Two more Picassos in Poirot’s flat

Remember that anachronistic Picasso print from Poirot’s first flat, from 1957? Well, I’ve just noticed that a bit later in the series, it was replaced with a different print. Here’s a shot from The Plymouth Express where you can see it over Hastings’ shoulder. It’s a mother and child painting.

Also, I’ve identified the picture. It is, in fact, another Picasso (Mother and Infant), one from 1922, in the artist’s much earlier neoclassical phase. Kudos to the art department for this fitting remedy.  🙂  The picture is part of the Continental influence of Poirot’s decor as well as blending in nicely with his many Japanese prints, which are similarly heavy on the linear outlining (and also very influential in turn-of-the-last-century European art). Japanese prints can be seen in various places in both of Poirot’s flats.

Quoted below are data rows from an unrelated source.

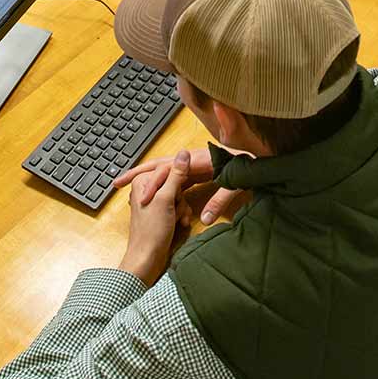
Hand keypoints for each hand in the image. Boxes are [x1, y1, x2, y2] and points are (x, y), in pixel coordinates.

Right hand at [114, 148, 249, 224]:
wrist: (259, 159)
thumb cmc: (247, 169)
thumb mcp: (234, 186)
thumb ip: (220, 200)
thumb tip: (205, 219)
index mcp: (198, 160)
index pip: (168, 171)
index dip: (153, 185)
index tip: (141, 199)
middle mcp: (193, 159)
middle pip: (159, 164)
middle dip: (138, 172)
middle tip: (118, 182)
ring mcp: (194, 164)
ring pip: (164, 168)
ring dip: (146, 176)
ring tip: (128, 186)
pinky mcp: (198, 170)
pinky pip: (174, 175)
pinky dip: (160, 180)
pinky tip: (151, 190)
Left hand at [117, 149, 192, 285]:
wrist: (146, 257)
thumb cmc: (152, 230)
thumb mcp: (166, 199)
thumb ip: (176, 174)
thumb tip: (183, 152)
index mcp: (143, 180)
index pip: (170, 169)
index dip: (178, 182)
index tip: (176, 195)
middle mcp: (146, 187)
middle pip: (174, 183)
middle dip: (180, 198)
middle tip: (175, 209)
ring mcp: (152, 200)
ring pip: (177, 195)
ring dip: (181, 208)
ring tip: (178, 219)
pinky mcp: (159, 212)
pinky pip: (175, 206)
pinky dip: (180, 214)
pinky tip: (180, 224)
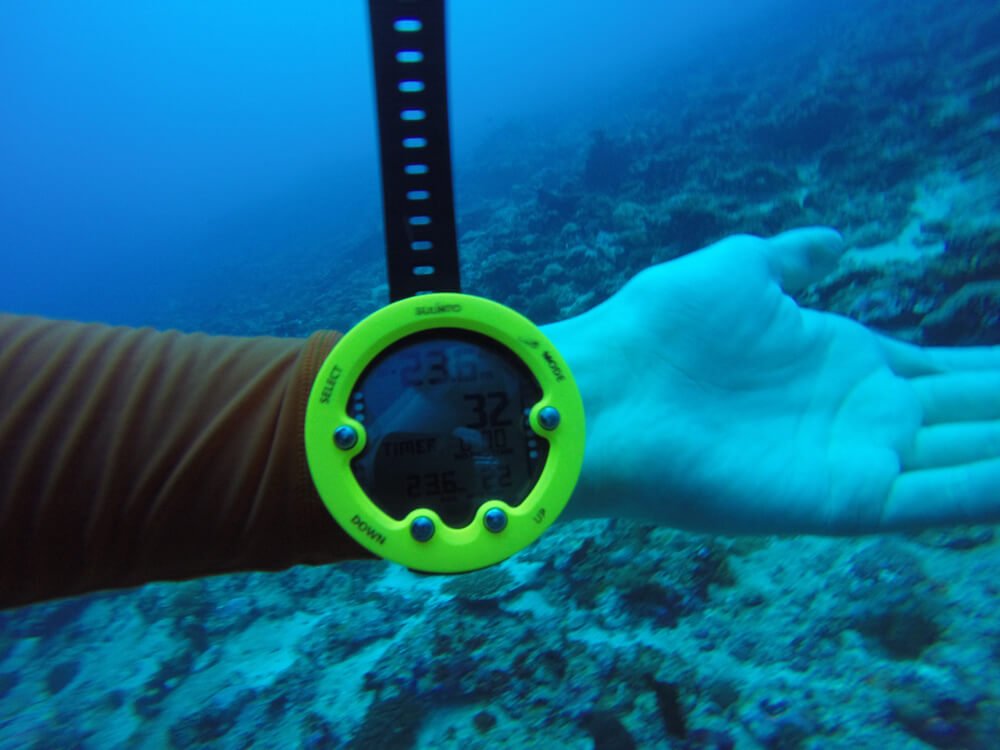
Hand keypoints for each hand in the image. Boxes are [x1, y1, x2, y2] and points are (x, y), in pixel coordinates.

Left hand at [545, 228, 999, 533]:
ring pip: (973, 461)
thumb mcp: (740, 269)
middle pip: (976, 414)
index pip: (951, 370)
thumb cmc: (662, 326)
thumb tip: (835, 241)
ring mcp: (855, 461)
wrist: (608, 388)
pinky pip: (940, 500)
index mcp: (847, 363)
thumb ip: (792, 259)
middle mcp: (863, 416)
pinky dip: (992, 488)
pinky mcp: (839, 503)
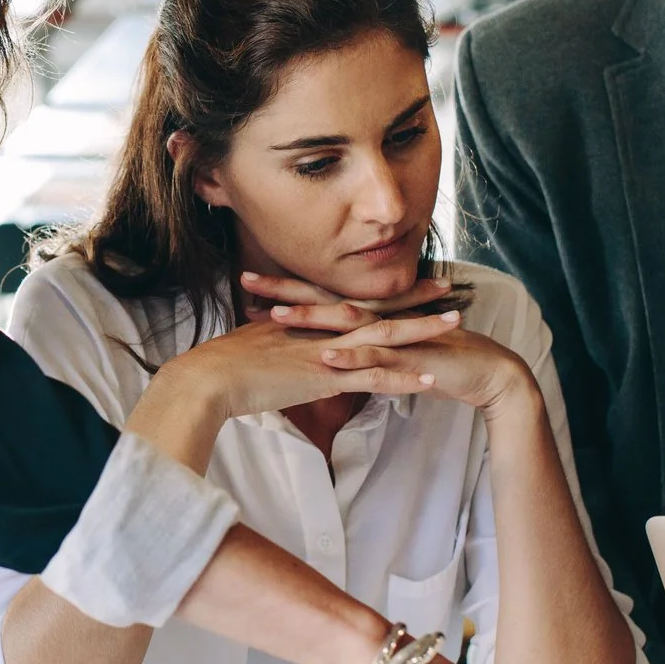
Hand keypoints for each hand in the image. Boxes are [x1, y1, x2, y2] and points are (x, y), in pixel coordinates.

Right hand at [165, 308, 444, 420]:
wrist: (207, 379)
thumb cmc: (222, 368)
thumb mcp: (253, 349)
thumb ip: (274, 345)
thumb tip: (278, 346)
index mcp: (305, 322)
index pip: (351, 301)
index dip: (380, 292)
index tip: (405, 282)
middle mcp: (320, 331)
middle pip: (376, 309)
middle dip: (412, 299)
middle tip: (447, 287)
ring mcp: (325, 352)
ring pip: (384, 338)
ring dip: (422, 332)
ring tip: (457, 325)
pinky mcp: (324, 378)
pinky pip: (373, 379)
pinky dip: (403, 379)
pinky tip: (431, 381)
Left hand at [247, 268, 534, 416]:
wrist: (486, 372)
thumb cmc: (436, 363)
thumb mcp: (388, 356)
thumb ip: (359, 353)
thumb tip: (328, 354)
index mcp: (371, 316)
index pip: (322, 297)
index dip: (287, 288)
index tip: (249, 281)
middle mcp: (378, 318)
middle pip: (325, 299)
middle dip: (286, 290)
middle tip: (246, 279)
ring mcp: (393, 337)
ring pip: (346, 324)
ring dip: (312, 317)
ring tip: (276, 313)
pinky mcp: (408, 359)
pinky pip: (377, 358)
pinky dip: (351, 356)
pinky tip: (327, 355)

And if you haven’t noticed already, Poirot has a more cubist-style Picasso print (mixed media) hanging over his mantle. Violin is from around 1912.

UPDATE:

Poirot seems so fond of Picasso that I thought I’d try tracking down that second print that’s behind Poirot’s shoulder in the Plymouth Express shot. Sure enough, that is a sketch called A Thousand Travelling Acrobats— a Picasso drawing from 1905.